Experts drawn from urban planning, local government, local organisations and private sector service providers are meeting in the West of Kenya to discuss a vision for the future of their city.
At the Kisumu Rapid Urban Planning Studio, organised by UN-Habitat and hosted by the Mayor of Kisumu, the emphasis was firmly on realistically planning for growing urban populations with increased demand on space and public services.
Presenting his vision for a new urban planning paradigm, UN Under-Secretary-General and UN-Habitat Executive Director, Dr Joan Clos, said: "We think of the most productive cities in the world as being very capitalistic but in Manhattan, New York, 30 per cent of the land is actually street and in total 50 per cent is public space. By investing in public spaces and the streets you increase the value of land and private investment will follow. Good planning is very cheap and actually generates wealth."
He continued: "The Mayor has expressed to me that he wants the Kisumu of the future to be a knowledge capital, a city with a lot of activity which creates a lot of jobs for young people through tourism. The challenge is how you want this to be achieved. City building is about the local people who live in the city.
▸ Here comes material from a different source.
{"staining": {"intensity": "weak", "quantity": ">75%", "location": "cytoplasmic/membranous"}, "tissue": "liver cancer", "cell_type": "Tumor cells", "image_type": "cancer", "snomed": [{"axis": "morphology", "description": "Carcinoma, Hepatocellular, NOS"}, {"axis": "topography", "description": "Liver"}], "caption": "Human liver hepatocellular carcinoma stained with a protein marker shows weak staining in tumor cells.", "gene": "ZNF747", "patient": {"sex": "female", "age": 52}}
That is how you keep the character of city which is very important."
In his introduction to the workshop, Samuel Okello, Mayor of Kisumu, said: "The product that will come out of this process will be a modern concept, ring-fenced so that it will have political support but not political interference. It will also be a case study for our country. I wish to thank the government, donors, and UN-Habitat for their support but this should not be the end. We will have a roadmap for the future. We hope that you will stay and work with us on the implementation of the plan."
At the same time, Mayors from around the world were also meeting in Kisumu to finalise a "Planners Handbook" that outlines the concepts discussed and makes them available to planners.